What is a comfortable budget to test when advertising on each medium?

Start small, experiment a lot, optimise, analyse and plan your next move. Whatever is your budget, you should always be able to extract value out of it.

Having said that, at the start of business, with little to no money, you can only get creative and partake in guerrilla techniques of using word of mouth, organic social media and key networks to sell your product or service. It’s time to get back into that mentality.

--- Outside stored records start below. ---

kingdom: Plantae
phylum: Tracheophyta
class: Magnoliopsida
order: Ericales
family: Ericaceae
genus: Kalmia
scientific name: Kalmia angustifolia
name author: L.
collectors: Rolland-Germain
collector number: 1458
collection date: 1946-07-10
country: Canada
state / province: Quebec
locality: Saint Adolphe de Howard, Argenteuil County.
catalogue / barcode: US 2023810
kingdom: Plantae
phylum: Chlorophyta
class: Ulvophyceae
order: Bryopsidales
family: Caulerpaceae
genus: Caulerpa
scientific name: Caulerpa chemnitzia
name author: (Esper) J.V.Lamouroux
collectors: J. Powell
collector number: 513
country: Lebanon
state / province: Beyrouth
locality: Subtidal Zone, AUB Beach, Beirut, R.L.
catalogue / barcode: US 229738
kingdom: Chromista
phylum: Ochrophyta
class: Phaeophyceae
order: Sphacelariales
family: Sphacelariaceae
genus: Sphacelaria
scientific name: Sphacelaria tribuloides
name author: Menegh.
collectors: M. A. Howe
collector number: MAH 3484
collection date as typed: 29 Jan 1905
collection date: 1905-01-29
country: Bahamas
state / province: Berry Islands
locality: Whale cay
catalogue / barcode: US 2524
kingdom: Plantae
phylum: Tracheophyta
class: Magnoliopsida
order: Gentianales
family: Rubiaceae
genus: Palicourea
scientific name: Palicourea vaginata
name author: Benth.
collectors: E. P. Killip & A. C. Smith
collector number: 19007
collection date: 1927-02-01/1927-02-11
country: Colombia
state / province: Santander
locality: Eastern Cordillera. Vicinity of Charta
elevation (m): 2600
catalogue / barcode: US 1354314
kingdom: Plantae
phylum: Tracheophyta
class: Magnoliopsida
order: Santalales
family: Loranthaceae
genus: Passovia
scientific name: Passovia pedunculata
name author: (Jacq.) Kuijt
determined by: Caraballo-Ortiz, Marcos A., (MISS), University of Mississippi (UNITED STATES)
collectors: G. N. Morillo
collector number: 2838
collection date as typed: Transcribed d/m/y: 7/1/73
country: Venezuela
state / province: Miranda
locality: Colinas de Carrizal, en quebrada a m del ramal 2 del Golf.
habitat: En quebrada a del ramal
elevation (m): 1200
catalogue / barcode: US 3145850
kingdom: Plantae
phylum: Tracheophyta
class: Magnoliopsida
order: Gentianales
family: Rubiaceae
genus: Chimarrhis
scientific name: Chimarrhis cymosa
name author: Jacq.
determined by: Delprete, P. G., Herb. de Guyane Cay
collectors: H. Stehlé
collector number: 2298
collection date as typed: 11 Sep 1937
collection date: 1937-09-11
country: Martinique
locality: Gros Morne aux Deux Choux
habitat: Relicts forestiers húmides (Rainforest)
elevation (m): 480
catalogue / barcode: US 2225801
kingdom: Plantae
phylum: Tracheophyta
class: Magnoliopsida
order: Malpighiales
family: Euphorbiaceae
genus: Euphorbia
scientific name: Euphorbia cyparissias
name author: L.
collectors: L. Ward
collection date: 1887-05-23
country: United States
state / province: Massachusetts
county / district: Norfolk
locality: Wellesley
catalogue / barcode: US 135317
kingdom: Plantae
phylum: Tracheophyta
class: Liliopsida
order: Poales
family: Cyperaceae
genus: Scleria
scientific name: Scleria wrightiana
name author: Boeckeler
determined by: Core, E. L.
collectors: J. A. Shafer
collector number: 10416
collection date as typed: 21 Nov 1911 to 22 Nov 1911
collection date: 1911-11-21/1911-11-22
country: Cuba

SEO is ongoing while keeping your momentum at it, be more creative with respect to your marketing expenses and look for ways to use marketing tactics that don’t have a significant cost.

Co-existing with COVID

Once the precautions are in place, do your best to maintain a “business as usual” stance. Survival matters more than market domination at this point. Let’s keep calm, be tenacious, support other businesses in any way possible and take the necessary steps so that you come out of this disruption stronger than ever.